# ELEC0138 Security and Privacy Assignment
## Group 11 Demo

The following notebook contains the demo code for the assignmet project. 

## Step 0a) Install dependencies
Run the following code block in order to install the required dependencies for the project.

In [1]:
!pip install praat-parselmouth
!pip install pycryptodome



Collecting praat-parselmouth
  Downloading praat_parselmouth-0.4.3-cp39-cp39-win_amd64.whl (8.9 MB)
     ---------------------------------------- 0.0/8.9 MB ? eta -:--:--
     ----- ---------------------------------- 1.3/8.9 MB 27.7 MB/s eta 0:00:01
     ------------- -------------------------- 3.0/8.9 MB 31.8 MB/s eta 0:00:01
     ------------------ --------------------- 4.2/8.9 MB 30.2 MB/s eta 0:00:01
     ------------------------- -------------- 5.7/8.9 MB 30.3 MB/s eta 0:00:01
     -------------------------------- ------- 7.2/8.9 MB 30.5 MB/s eta 0:00:01
     -------------------------------------- - 8.6/8.9 MB 30.5 MB/s eta 0:00:01
     ---------------------------------------  8.9/8.9 MB 31.7 MB/s eta 0:00:01
     ---------------------------------------- 8.9/8.9 MB 26.0 MB/s eta 0:00:00
Collecting numpy>=1.7.0
  Downloading numpy-1.24.2-cp39-cp39-win_amd64.whl (14.9 MB)
     ---------------------------------------- 0.0/14.9 MB ? eta -:--:--
     --- -------------------------------

In [6]:
import os
import time
import hashlib

import parselmouth
from parselmouth.praat import call

from pathlib import Path
from Crypto.PublicKey import RSA
from Crypto.Util.Padding import pad
from Crypto.Cipher import AES, PKCS1_OAEP
from Crypto.Random import get_random_bytes

## Step 0b) Define constants

In [3]:
RAW_AUDIO_DIR = './demo/raw'
TRANSFORMED_AUDIO_DIR = './demo/transformed'
ENCRYPTED_AUDIO_DIR = ''
DECRYPTED_AUDO_DIR = ''

## Step 1) Transform the audio files
The transformation code uses the ParselMouth library which uses Praat functions in order to modify and transform the audio files. The raw audio files are read from the source directory and stores them in the output directory. 

In [19]:
def __transform_audio(snd):
    """Transforms the provided audio file

    Args:
        snd (parselmouth.Sound): sound to be transformed

    Returns:
        parselmouth.Sound: the transformed sound
    """
    pitch_shift = 60
    formant_shift_factor = 1.5 
    
    pitch = snd.to_pitch()
    medain_pitch = call(pitch, "Get quantile", 0, 0, 0.5, "Hertz")
    new_pitch = medain_pitch + pitch_shift
    transformed_snd = call(snd, "Change gender", 100, 500, formant_shift_factor, new_pitch, 1, 1)

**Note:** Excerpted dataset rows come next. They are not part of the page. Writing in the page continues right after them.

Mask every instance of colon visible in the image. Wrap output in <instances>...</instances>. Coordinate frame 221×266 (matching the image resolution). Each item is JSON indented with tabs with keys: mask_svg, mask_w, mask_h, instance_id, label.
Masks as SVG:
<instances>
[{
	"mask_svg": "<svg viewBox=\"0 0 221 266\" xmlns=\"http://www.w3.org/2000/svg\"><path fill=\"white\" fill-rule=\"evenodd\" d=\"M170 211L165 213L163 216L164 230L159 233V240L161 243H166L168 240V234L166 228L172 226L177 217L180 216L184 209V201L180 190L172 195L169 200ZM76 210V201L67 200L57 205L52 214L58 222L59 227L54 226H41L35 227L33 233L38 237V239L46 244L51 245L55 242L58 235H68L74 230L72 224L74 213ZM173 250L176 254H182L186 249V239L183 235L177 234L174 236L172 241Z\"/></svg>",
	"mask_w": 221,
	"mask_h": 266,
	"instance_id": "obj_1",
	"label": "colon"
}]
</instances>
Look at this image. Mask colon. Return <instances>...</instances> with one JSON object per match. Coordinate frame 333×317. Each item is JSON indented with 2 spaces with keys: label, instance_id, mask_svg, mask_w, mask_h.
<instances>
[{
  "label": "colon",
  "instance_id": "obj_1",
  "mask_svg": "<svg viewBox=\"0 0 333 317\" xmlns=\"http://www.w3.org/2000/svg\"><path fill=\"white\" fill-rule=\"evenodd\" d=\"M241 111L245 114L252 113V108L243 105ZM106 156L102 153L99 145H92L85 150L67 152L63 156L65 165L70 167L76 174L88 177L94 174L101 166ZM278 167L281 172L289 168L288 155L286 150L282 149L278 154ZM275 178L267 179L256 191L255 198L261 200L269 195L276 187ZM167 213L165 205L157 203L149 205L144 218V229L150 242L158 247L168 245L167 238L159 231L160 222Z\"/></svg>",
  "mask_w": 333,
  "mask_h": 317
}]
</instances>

    return transformed_snd


def transform(data_dir, output_dir):
    """Transforms all the audio files from the raw dataset
    """
    print('=> Transforming raw audio files...')
    
    raw_files = set()
    for dir_, _, files in os.walk(data_dir):
        for file_name in files:
            if file_name.endswith('.flac'):
                rel_dir = os.path.relpath(dir_, data_dir)
                rel_file = os.path.join(rel_dir, file_name)
                raw_files.add(rel_file)

    # Check if any raw files need to be processed
    if len(raw_files) == 0:
        print('\tUnable to find any raw files. Skipping this step.')
    else:
        print(f'\tTransforming {len(raw_files)} audio files...')

        # Transform the all the audio files
        for idx, file_sub_path in enumerate(raw_files):

            raw_file_path = os.path.join(data_dir, file_sub_path).replace('\\', '/')
            file_name = os.path.basename(file_sub_path)
            subdirs = os.path.dirname(file_sub_path)
            
            output_file_name = output_dir + '/transformed_' + file_name

            snd = parselmouth.Sound(raw_file_path)
            transformed_snd = __transform_audio(snd)
            print(output_file_name)
            transformed_snd.save(output_file_name, parselmouth.SoundFileFormat.FLAC)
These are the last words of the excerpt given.